Qui doit payer pour des dettes odieuses ?
Ce n’est assurément pas aux populations de pays
débiteurs de payer pour les dettes odieuses. Aux bénéficiaires d’en assumer le
coût. Mais au-delà du paiement des dettes odieuses se pose la question
essentielle de la réparation : rendre aux populations les sommes qui ont
enrichi, à leurs dépens, des régimes despotiques et leurs alliés au Nord.
Qui doit payer pour des dettes odieuses ?
Si
le poids de la dette odieuse ne retombe pas sur les populations, qui doit en
assumer le coût ? Deux interprétations sont possibles.
Si le contrat est
déclaré nul et non avenu, le poids de la dette retombe alors sur le
créancier ; si le contrat ne lie pas le créancier à
l’Etat débiteur mais au régime déchu, il appartient à ce dernier d’honorer ses
dettes. Ainsi pour les créanciers, publics ou privés, s’attaquer à la fortune
amassée par le clan Mobutu (6 Mds$) ou le clan Marcos (20 Mds$) ne serait pas
un vain exercice.
La
question se pose pour les acteurs privés : les entreprises et individus
dans les pays du Nord bénéficiaires, en connaissance de cause, de ces créances
odieuses, ne doivent-ils pas aussi en supporter le coût ?
Dans les cas fréquents de
prêts à des régimes autoritaires uniquement destinés à promouvoir les
exportations du pays prêteur ou pour des projets contraires aux intérêts des
populations, accompagnés de généreux pots-de-vin et rétro-commissions,
les contribuables sont en droit de
protester contre l’utilisation faite de l’argent public et de réclamer que les
bénéficiaires complices de tels montages paient le prix de leurs forfaits.

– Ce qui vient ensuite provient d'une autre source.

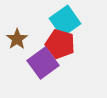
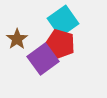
cyan square: moved 2 px left
purple square: moved 4 px up
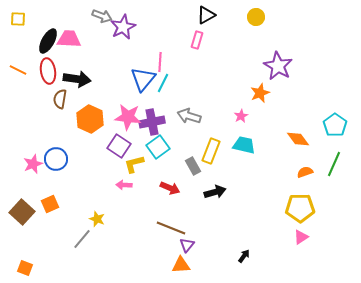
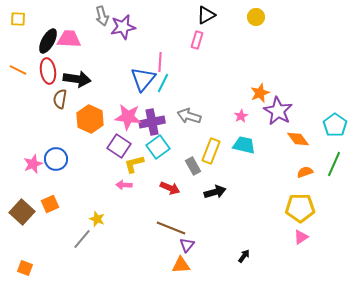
gray arrow at (102, 16): rotated 54 degrees clockwise
purple star at (123, 27): rotated 15 degrees clockwise
purple star at (278, 66): moved 45 px down
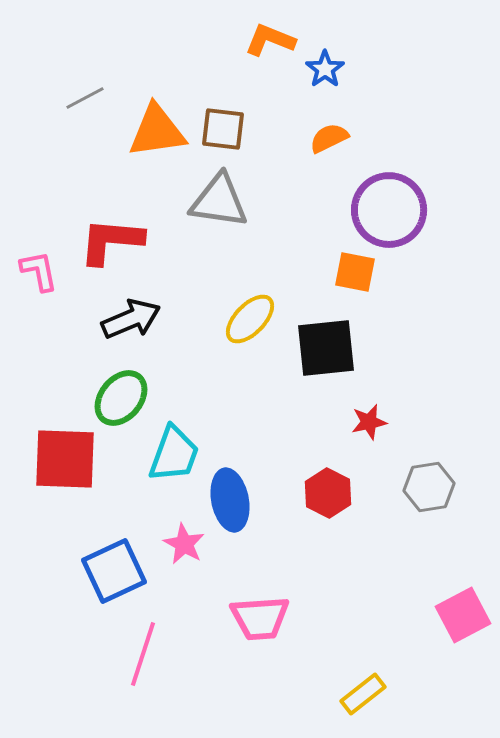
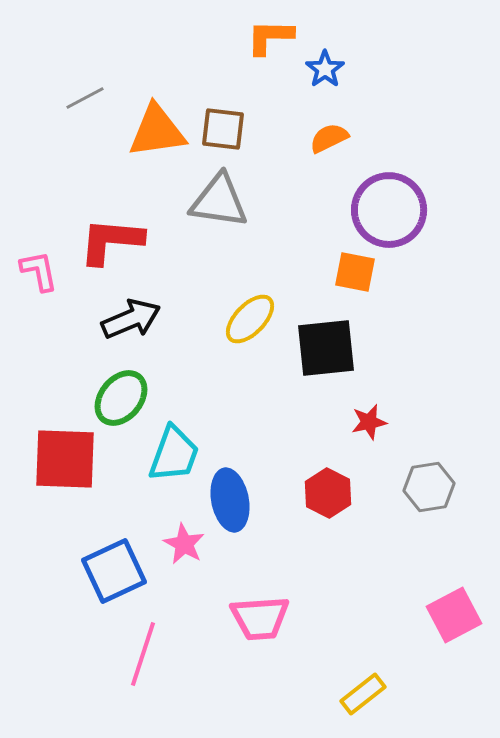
orange L-shape: moved 3 px up; rotated 21 degrees counterclockwise
pink square: moved 9 px left
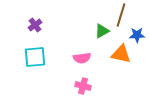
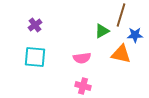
blue star: moved 2 px left
cyan square: rotated 10 degrees clockwise
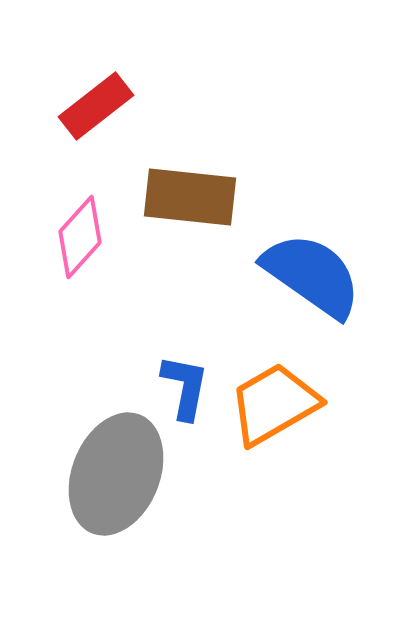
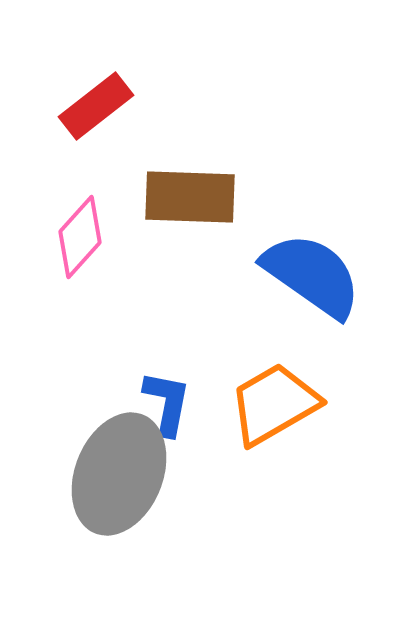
brown rectangle: rotated 4 degrees counterclockwise
blue L-shape: moved 18 px left, 16 px down
gray ellipse: moved 3 px right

Au-delà du paiement des dettes odieuses, il s’agit de décider si les créanciers
doivent indemniser les débiteurs pour les dommages provoqués par des régimes
qu’ils ont aidé à maintenir au pouvoir.
Le Paraguay
répudie sa dette
Au début des années 90, le gouvernement
paraguayen refusa de payer les dettes contractées auprès des banques sous la
dictature d’Alfredo Stroessner. La juridiction suisse, où les créanciers
avaient porté plainte, donna raison aux banques, condamnant le Paraguay à
rembourser la totalité de a dette. Mais en 2005, le parlement rejeta fermement
cette décision, déclara, preuves à l’appui, ces dettes illégales et argua que
l’Etat n’avait aucune obligation de les rembourser.
Au delà de l’annulation :
la réparation
La question du
droit à la réparation est une revendication
centrale des sociétés civiles du Sud. Les pays débiteurs qui ont déjà versé
des remboursements au titre de la dette odieuse ont hérité de contrats de prêts
illégitimes. Ces derniers peuvent donc être frappés de nullité et donner lieu à
des réparations. Il en est de même pour les profits réalisés (par
l’exploitation des ressources naturelles du pays par exemple) par les
entreprises ou les banques étrangères et dont les financements ou les contrats
ont constitué une manne financière inespérée pour les despotes au pouvoir.
Les populations peuvent
exiger d’être rétablies dans leurs droits et de recevoir une compensation à
travers le retour des sommes perçues illégitimement par ceux qui ont alimenté
ces régimes. C’est pourquoi
l’annulation
de la dette doit se faire au terme d’un audit mené par les populations
concernées et leurs élus, qui déterminera l’ampleur de ces réparations.
Les
Sud-africains demandent réparation
En 2001, la société
civile, menée par l’Archevêque de Cape Town Njongonkulu Ndungane, et soutenue
par l’Archevêque prix Nobel de la Paix Desmond Tutu demandait réparation aux
gouvernements des pays occidentaux en ces termes : « nous aspirons à une
compensation équivalente au capital et aux intérêts payés au titre du service
de la dette par le régime précédent de 1948 à 1993… Nous demandons également
aux créanciers de l’apartheid de restituer le capital et les intérêts reçus
depuis décembre 1993 ». Soit, d’après les estimations de la société
civile sud-africaine, au moins 78 mds$.